“Sensation is the enemy of quantification. There is no machine, yet, to which a nervous system can submit to transform into a sufficiently descriptive measurement.” —Anne Boyer, "Data’s Work is Never Done," Guernica (March 13, 2015)
San Francisco-based artist Patricia L Boyd presented her new video work, commissioned by EMPAC. The project is grounded in Boyd’s research into what she calls “the protocol of production-as-exhaustion,” which acknowledges the debt (of time, vitality, and labor) that must be paid to capitalism by every living body, as well as the internal economics of self-preservation that a body must undertake to honor this debt.

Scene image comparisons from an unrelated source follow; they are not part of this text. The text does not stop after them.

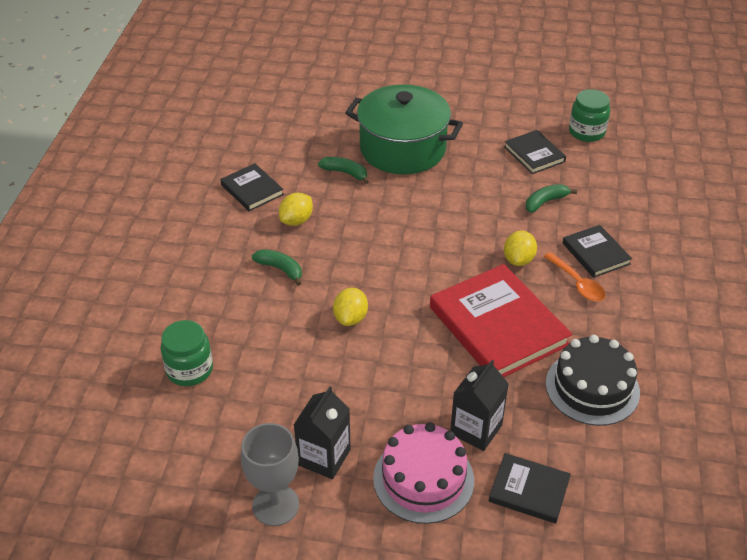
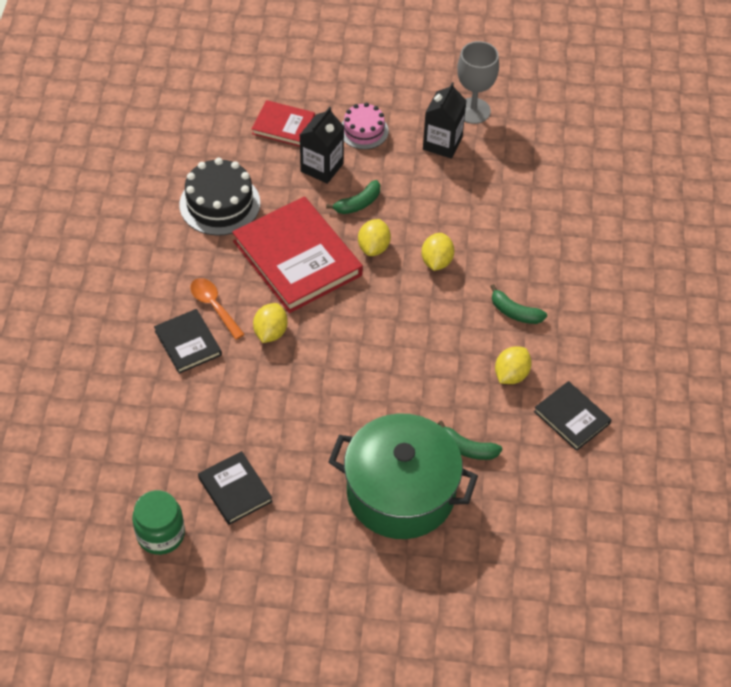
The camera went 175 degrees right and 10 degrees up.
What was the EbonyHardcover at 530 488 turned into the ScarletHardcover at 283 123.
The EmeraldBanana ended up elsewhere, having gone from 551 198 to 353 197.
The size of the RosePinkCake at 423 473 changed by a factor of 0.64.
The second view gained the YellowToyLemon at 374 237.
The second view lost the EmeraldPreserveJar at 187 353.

In light of such demands, Boyd’s work depicts an “unproductive” body within a structure of “wasted” time.
The shoot, which took place over five days in spring 2016, used a system of four moving cameras in the EMPAC Theater—two bird’s-eye views moving up and down on vertical axes, and two horizontal tracking shots—to surround and relentlessly document the space in which performer Nour Mobarak took up an extended and repetitive series of gestures. Within this matrix of cameras—running in constant motion according to pre-programmed commands—the system inevitably documented itself, each camera puncturing the frame of the others and capturing the static lighting rigs and technical equipment used on-set. Mobarak’s body, like all the objects represented, was passed by again and again and thereby could never become a fixed subject of the film since the system was not programmed to privilege her presence any more than the adjacent objects.
As a counterpoint to the screening, Boyd commissioned a new piece of writing from poet Anne Boyer, which was read in person at the event. The text formed part of Boyer’s ongoing On Care series, a “meditation on the politics of care in the age of precarity,” previous installments of which influenced Boyd in the making of her work.